We only need the header for a handful of tiny enums - we should just replicate those and then we don't even need the header file. We can't use the function declarations in the header as we'll be dlsyming them so doing all this just to get 4 enums seems like overkill. This is what pytorch does: https://sourcegraph.com/github.com/pytorch/pytorch/-/blob/torch/csrc/cuda/nccl.h?L43

Here's what we need: https://github.com/NVIDIA/nccl/blob/7aa1c46fd551d5514474cfc55848219dc67ca683/src/nccl.h.in#L35-L41 https://github.com/NVIDIA/nccl/blob/7aa1c46fd551d5514474cfc55848219dc67ca683/src/nccl.h.in#L105-L150

We'll be wrapping the results up in iree_status_t anyway and mapping from HAL buffer types to the nccl types, so they're going to be sequestered in a switch statement in some helper file anyway and we may as well just redefine what we need.

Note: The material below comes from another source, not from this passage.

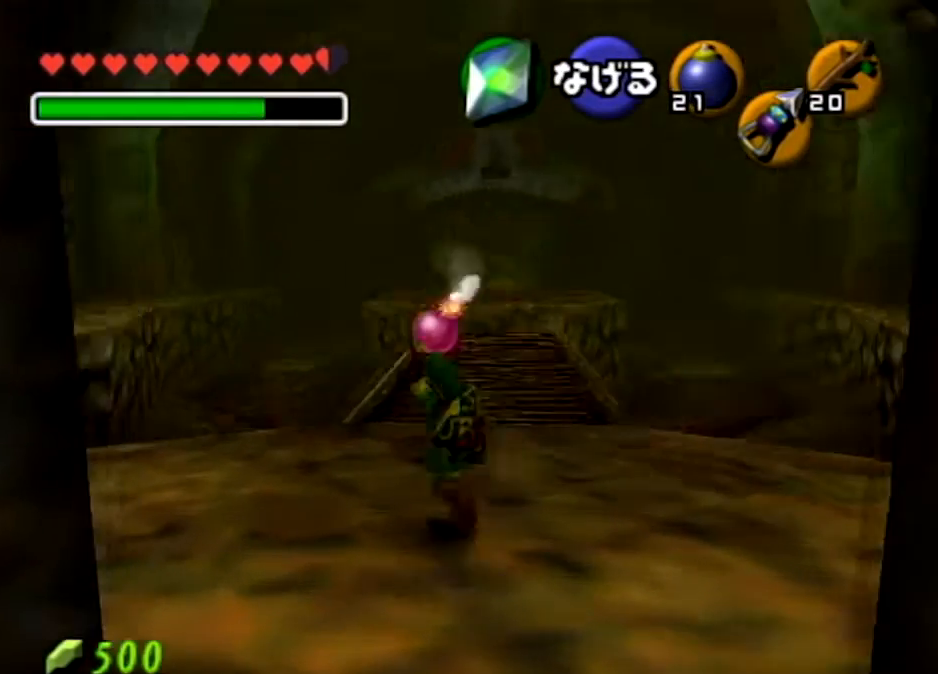
{"buttons": [], "left_stick": "center", "right_stick": "center", "events": [[33, "L1", "down"], [67, "left_stick", "center"], [400, "L1", "up"]]}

Alternatively given the size of the header (~350lines) and license (BSD) I think it could just get checked in under third_party/ to avoid cmake goo, but I think I'm happier to rewrite those enums if it saves us the submodule or extra external header and removes the confusion :)

benvanik avatar Jun 21 '22 16:06 benvanik

I was debating that point myself: convinced. I'll keep the cuda configuration goo on this patch as it is an improvement over what we had before, which I couldn't get to actually work right.

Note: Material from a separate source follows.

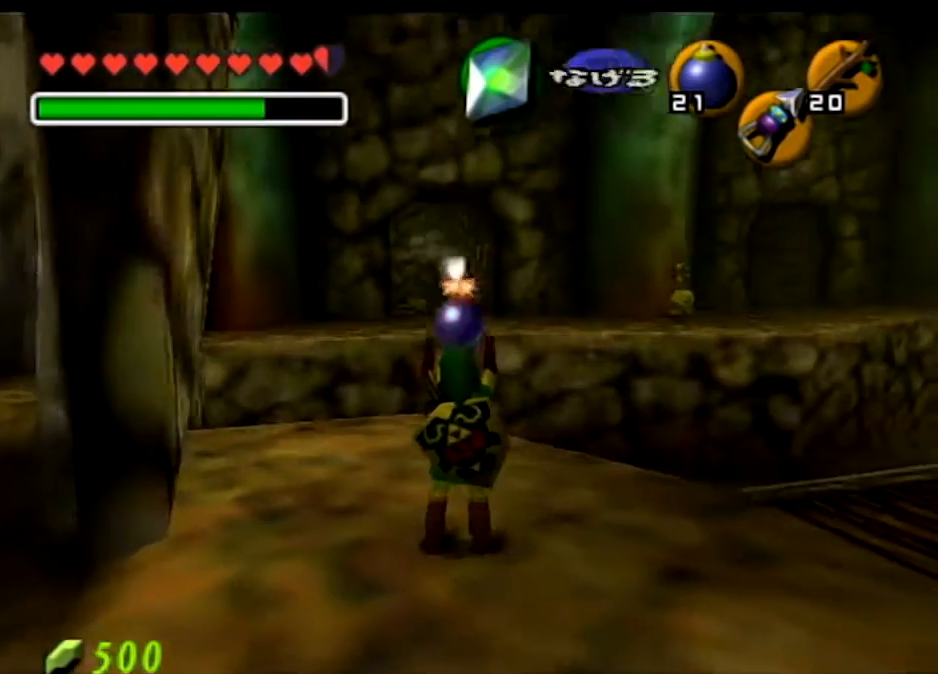
{"buttons": ["L1"], "left_stick": "center", "right_stick": "center", "events": [[34, "left_stick", "up"], [334, "left_stick", "center"], [368, "L1", "down"]]}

stellaraccident avatar Jun 21 '22 16:06 stellaraccident

Alternatively given the size of the header (~350lines) and license (BSD) I think it could just get checked in under third_party/ to avoid cmake goo, but I think I'm happier to rewrite those enums if it saves us the submodule or extra external header and removes the confusion :)

I'm confused about this bit. Wouldn't we still want to check this in under third_party/? Or do you mean that we just have a file containing a couple enums rather than copying the whole thing? Given that it's <400loc, that doesn't really seem worth it, but :shrug:

GMNGeoffrey avatar Jun 21 '22 17:06 GMNGeoffrey

We would just add the handful of enum/values inline with the function declarations that use them. Given the PyTorch precedent, this is pretty straight-forward and the simplicity of this library argues for just doing that directly vs the more exaggerated route (i.e. as is used for cuda.h).

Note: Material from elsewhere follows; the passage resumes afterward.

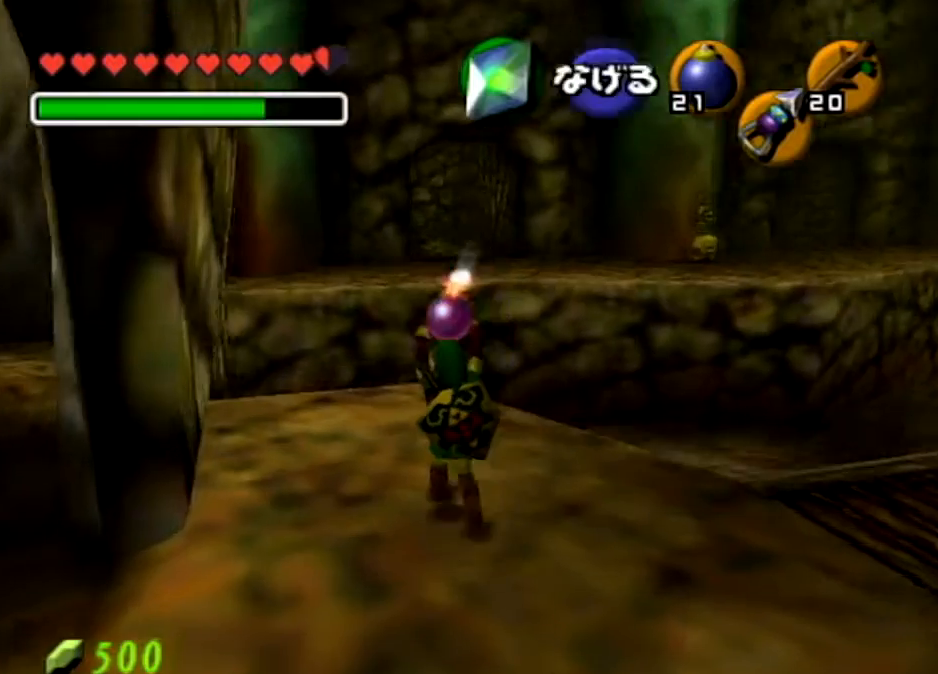
{"buttons": ["L1", "R1"], "left_stick": "down", "right_stick": "center", "events": [[133, "left_stick", "down"], [267, "R1", "down"]]}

stellaraccident avatar Jun 21 '22 17:06 stellaraccident

Yeah agreed, what we're talking about here is taken to its extreme effectively something like:

iree_status_t iree_hal_nccl_result_to_status(int result) {
  switch (result) {
    case /*ncclSuccess=*/0: return iree_ok_status();
    case /*ncclUnhandledCudaError=*/1: return iree_make_status(IREE_STATUS_FOO);
    ...
  }
}

(though we still probably want enums for readability - but the return codes are part of their API and we don't have to copy their code verbatim to have enums with the same values in our client code)

benvanik avatar Jun 21 '22 17:06 benvanik

Hey @stellaraccident, the final piece of https://github.com/google/iree/issues/8971 is to enable CUDA by default.

Given this change, iis still relevant since this is changing the behavior of CUdA dependencies?

KoolJBlack avatar Jun 21 '22 19:06 KoolJBlack

Hey @stellaraccident, the final piece of #8971 is to enable CUDA by default.

Given this change, iis still relevant since this is changing the behavior of CUdA dependencies?

I'd like to break just the CMake changes out of this PR and land them before enablind CUDA by default. I found and fixed a few issues that I wouldn't want to inflict on others without this patch (i.e. it was re-downloading on every cmake invocation, and there was a lot of instability I witnessed in the detection).